Walleye à la bordelaise… or more than a dish.

I truly believe that certain dishes are telling a story. I am sure that all the cooks and foodies of this page have one or several dishes that remind them of somebody, a parent, a friend… or something, a happy event, or a sad one… Proust would call this a madeleine… and I have plenty of madeleines.

But this dish is special, not by itself, very simple, very basic, just a seared walleye fillet with a shallot / Bordeaux wine sauce… But here it is. I was born in Bordeaux, France, and Ardis, my wife is from Sandusky, Ohio. She got me into the walleye, which is a fish I didn’t know till I moved in Ohio. But there is a fresh water fish from the same family, the “sandre”, in those rivers near Libourne where I was fishing as a kid. “Sandre à la bordelaise” is a local specialty. Hence the idea of the “walleye à la bordelaise”… telling the story of how Ardis and I met more than 40 years ago and how, against all the odds, a fish from the Lake Erie and a bottle of Bordeaux reconnected many years later…

The recipe?

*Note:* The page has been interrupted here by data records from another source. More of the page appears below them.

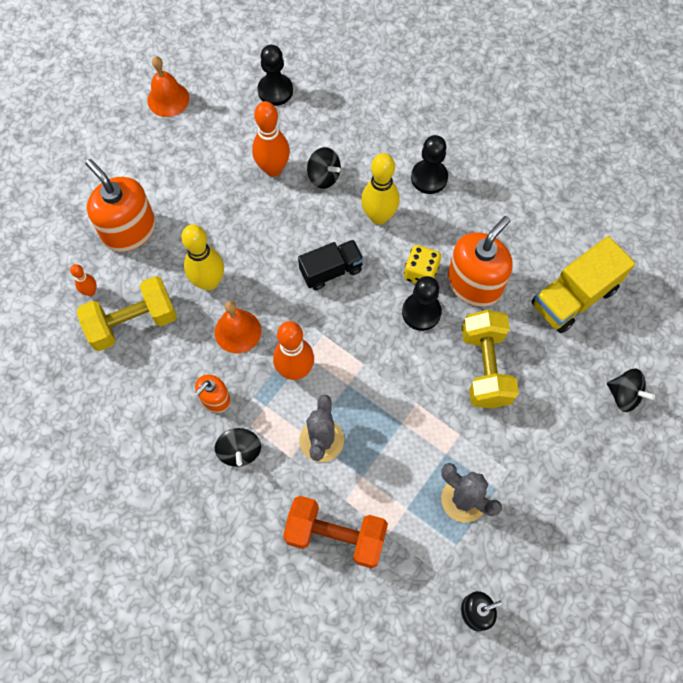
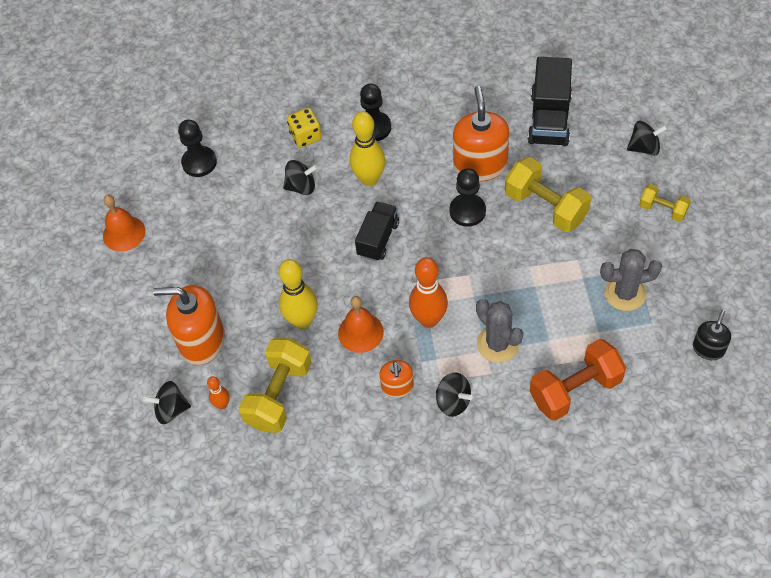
camera: 40 degrees left, 10 degrees down
orange bowling pin [252,101,290,177] -> none
yellow dice [404,245,441,284] -> yellow dice moved to [287,108,322,148]
yellow truck [532,236,635,333] -> black truck [528,57,572,146]
none -> black spinning top [143,381,191,424]
none -> yellow dumbbell [639,184,691,222]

I just chopped and (slowly) sauteed a big shallot head (i.e. the 2 cloves, recipe for 2) in (a lot of ) butter, till translucent/lightly colored, reserved them. Rubbed my walleye fillets (keeping the skin) in flour and seared them almost "à l'unilatéral" (I guess it is self comprehensive, meaning seared on the skin side just to give crispiness to the skin, and just a few seconds on the "meat" side to color it. It shall not be overcooked. Reserved. Deglazed the frying pan with Bordeaux wine (1/2 glass maybe, maybe more :)) and added my shallots. Reduced till obtaining a more "syrupy" consistency. Served with plain rice (basmati in this case) cooked "à la créole" (just cooked like pasta, no addition, not even butter, the sauce will do it). Served of course with the Bordeaux wine (in this case a Château Divon 2011, a Saint-Georges Saint-Émilion, in fact, not very far from where I was fishing the eels as a kid), a good deal at my favorite grocery store.
Or a little variation as on the top picture: add some mushrooms to the shallots (here dried porcini, and the rice was flavored with the mushroom soaking water).

And if there should be a moral to this story, it is that fish and red wine could be a very good match


  1. Your madeleine is downright Proustian. Lovely story, beautiful dish!